Larry Bird still believes in the power of basketball diplomacy. The Hall of Famer sat down with ESPN.com recently and opened up about the impact playing for Team USA had on his life and his feelings on Paul George's resurgence.
For you personally, what does it mean to see Paul George not only back but also representing Team USA after his gruesome leg injury in 2014?
Bird: It's a pretty good situation for him because he came back [and] had a pretty good year last year. No pain. Got through all that. And I think that his goal was always to go back and play for his country and be around the guys [who] are the best in the league, or some of them are. Just get back involved in USA Basketball because it has been a long couple years for him.
Was there ever a doubt in your mind that he would be back at this level on that stage?
Bird: Well, you never know. But we had every indication from the doctors that he was going to be just fine. Just let the bones heal and get him back out there. When you go through something like that, I think it's more mental than it is physical. ... But it was a horrific injury. It took him time, but he worked hard and did the things necessary to get back.
You always stood behind USA Basketball after the injury. Why were you strong in your support of the program?
Bird: I had an opportunity in high school to play against the Russians, and I thought that was the neatest thing in the world. I got in college, I played overseas, and it was over a month, and [I] got to see the world and play the game I love. And had an opportunity there at the end of my career to get into the Olympics and play for my country. Even though it was the end of my career, it's still an honor. And I just wish everybody had that feeling. If you love your country and you get to represent them and you can win, it's one of the greatest feelings, and I wanted Paul to have the same feeling. And I know he cares, he wants to play and he wants to win, and I think it's awesome.
You've had that experience at every level of the USA program. If down the line, they came to you and said, "Larry, we want you to have more of an active role within USA Basketball," is that something you'd be interested in?

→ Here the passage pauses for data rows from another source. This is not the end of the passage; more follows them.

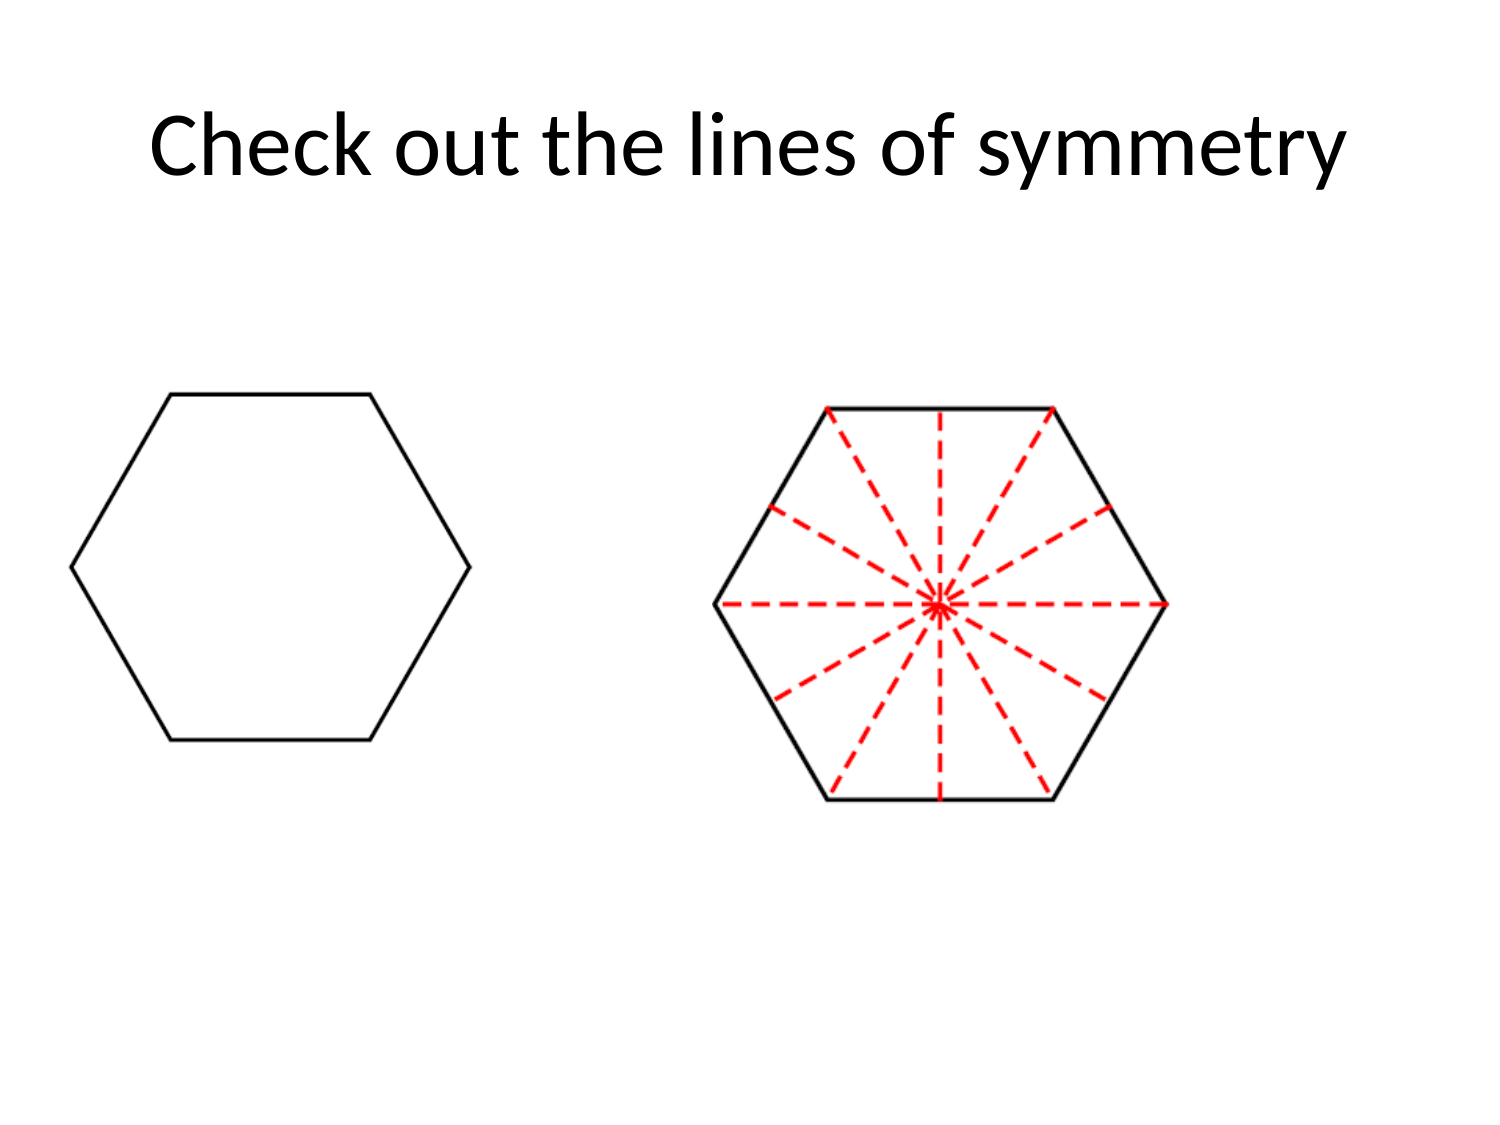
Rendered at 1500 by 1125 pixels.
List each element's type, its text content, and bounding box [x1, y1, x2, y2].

picture [712, 387, 1182, 813]
title Check out the lines of symmetry [75, 45, 1425, 233]
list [62, 382, 477, 755]
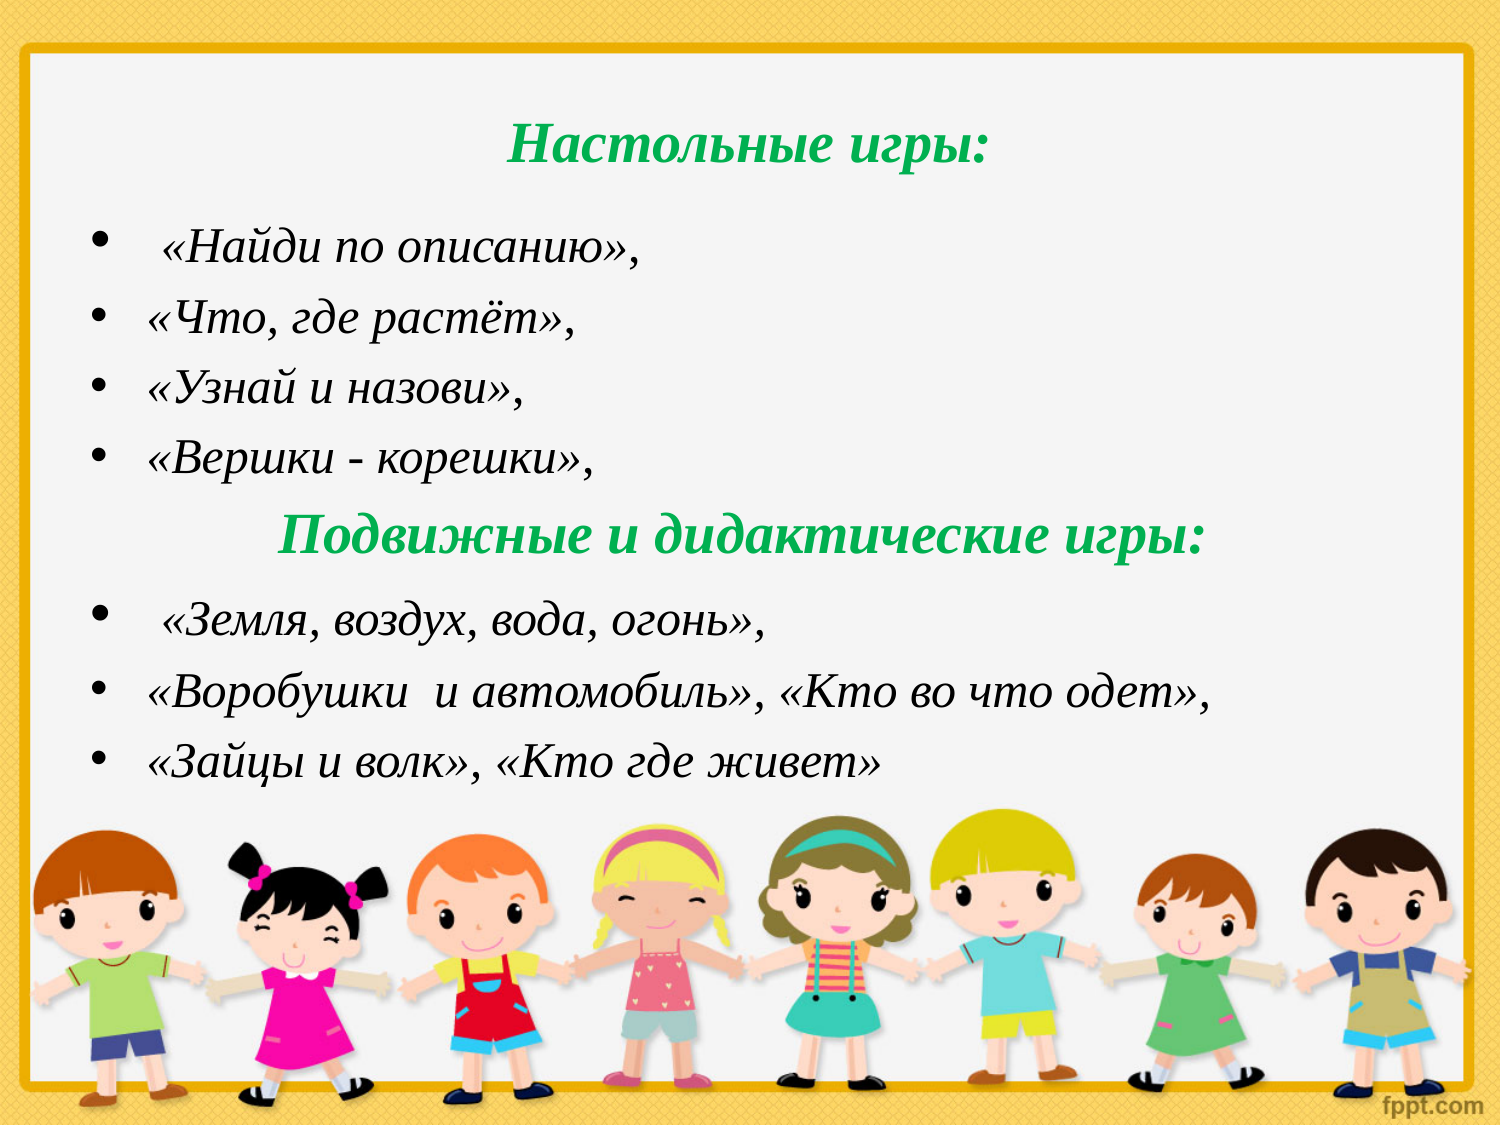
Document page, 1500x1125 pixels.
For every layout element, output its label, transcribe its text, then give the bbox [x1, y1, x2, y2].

list «Найди по описанию», «Что, где растёт», «Узнай и назови», «Вершки - корешки», Подвижные и дидактические игры: «Земля, воздух, вода, огонь», «Воробушки и автомобиль», «Кто во что одет», «Зайцы и волк», «Кто где живет» [74, 196, 1426, 1006]
title Настольные игры: [74, 44, 1426, 196]
picture [0, 0, 1500, 1125]
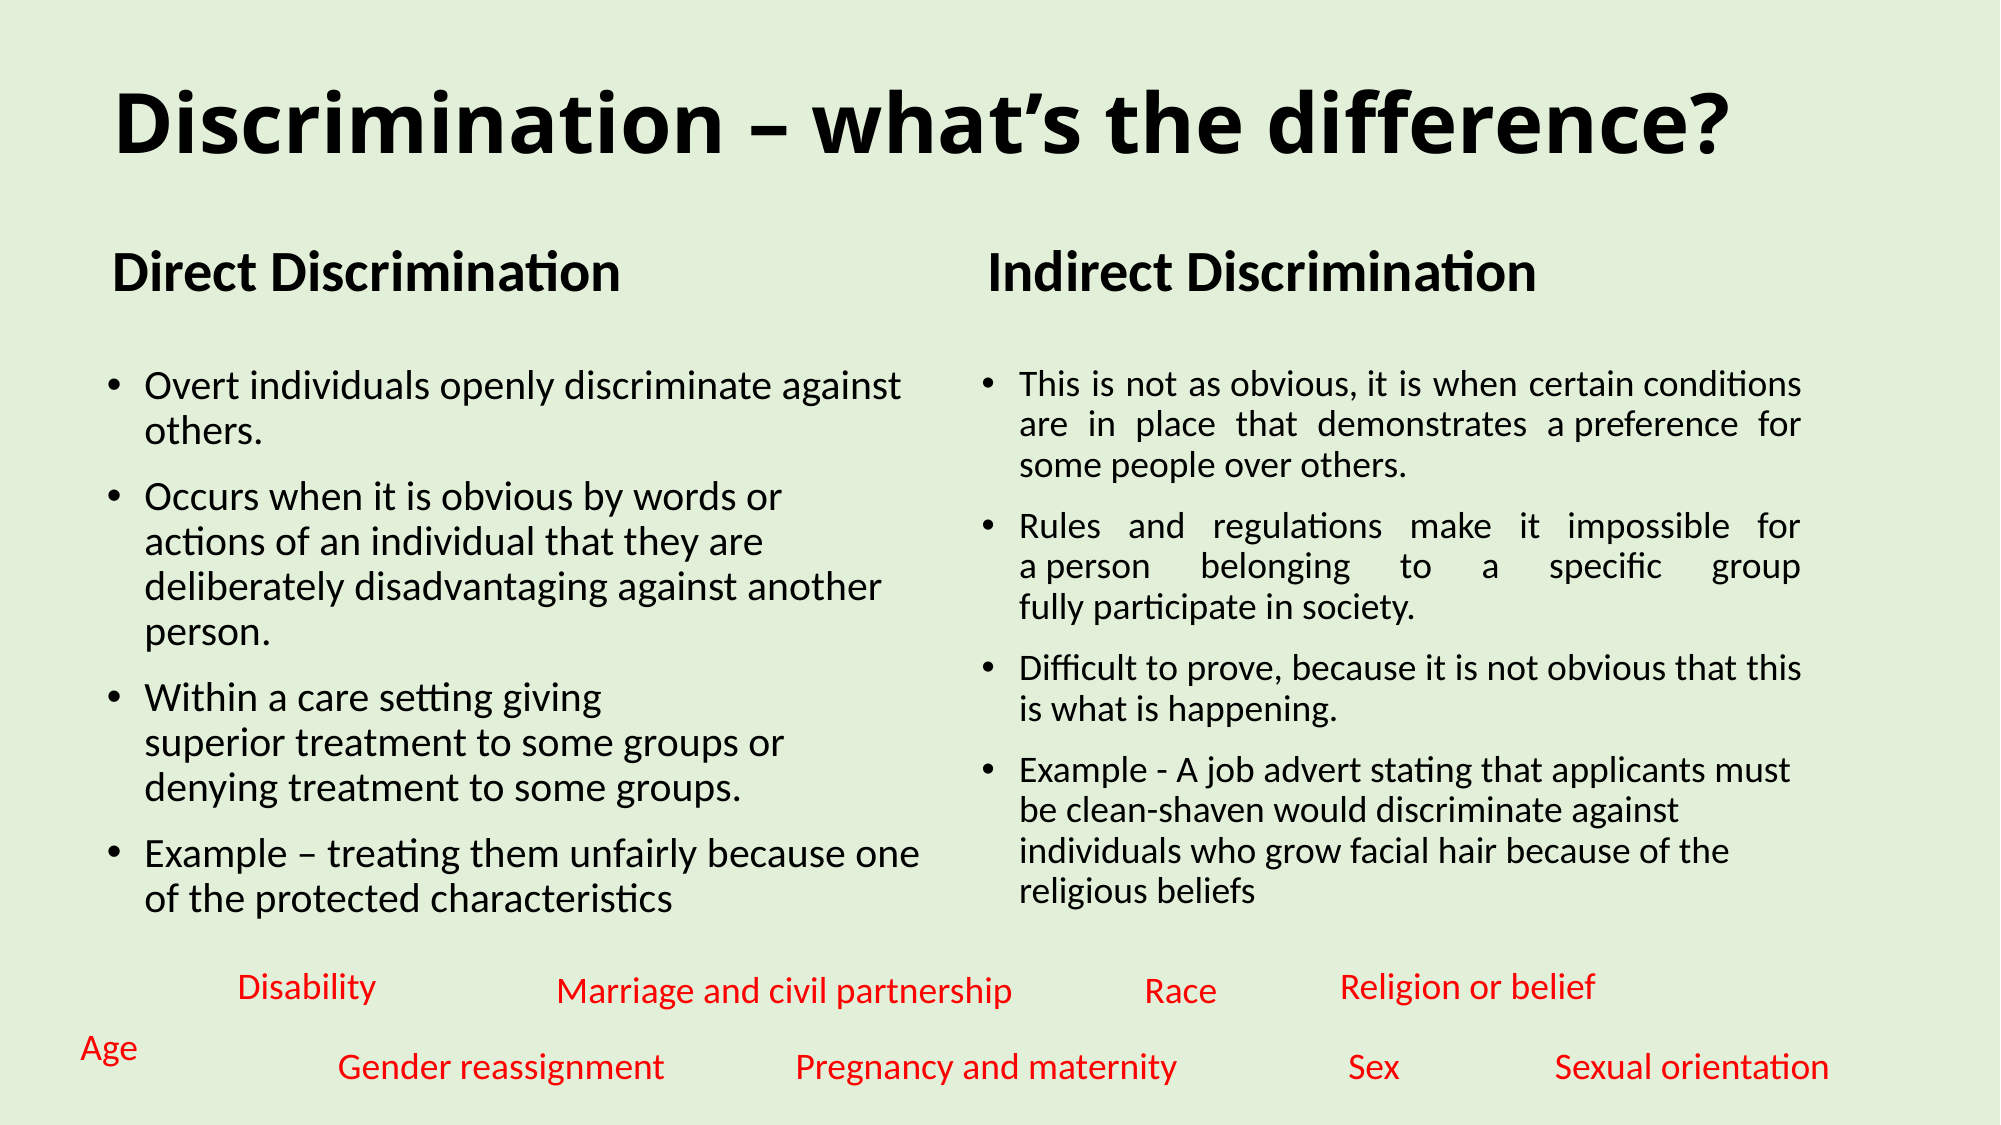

Bird: I don't know. I'm getting at an age now where everything's starting to slow down for me. But it's like I said: Going back to high school, I got to play against the Russians. And that was when the Cold War was really going on, you know? And I said, "Man, I'm playing against the Russians." I couldn't believe it. They were very talented, very good, and I was always mesmerized by how they did things over there. My high school coach sort of gave us ... Even though it wasn't my high school team, it was an All-Star team, he was telling us about it and how they train, and they take the best [players] and put them together. It caught my eye, so I was always interested in international basketball because I liked their style. I liked how they played. I like the up-tempo, I like the 40-minute game, and there's really no interruptions. If you go over and watch a team over in Italy, wherever it's at, international rules, they've got a flow to it. There's no stoppage all the time, and I really like that. So I always enjoy playing it.
As far as the Dream Team goes, as you look back all these years later, what do you think of that team and its impact on the game?
Bird: It changed everything. From coaching to training, it's really interesting. Dave Gavitt ... told me the importance for Magic and Michael and I to go over there with this team because it's going to change the game forever throughout the world. And what he meant by that was once we kicked their butts so bad, a lot of their coaches are going to come over and see our training and how we do things. If you think about international training, you think about two workouts every day and a lot of shooting, and their bigs come out and take a lot of shots from the outside. And he was right. If you look at the NBA from then to now, we have probably more than 100 international players in our league, so they're getting better. It's pretty awesome to me to see the change over that period of time.
When you see Magic and Michael over time, how often does your Barcelona Olympic experience come up?
Bird: We don't bring it up. I don't see Michael. I see Magic a little bit more. We had a sit-down -- I don't know when it was, time flies, it could have been a few years ago. Well, they had most of us in a circle talking about [the Olympics]. That's the first time I think I ever really talked about it with another one of my teammates. Great memories, great time, we had a lot of fun. Our families were with us. And you're playing for your country, how can you beat that?
So much was always made out of the Dream Team practices. Out of all three of you guys, who do you think was the most competitive out of that group?
Bird: Oh, I don't know. Everybody's competitive in their own way. It's hard to say one guy's more competitive than another. I always said it's easier to be competitive when Michael Jordan can run and jump as high as he does, as quick as he is. So I think me and Magic had to be more competitive because we didn't have that speed and we couldn't jump that high.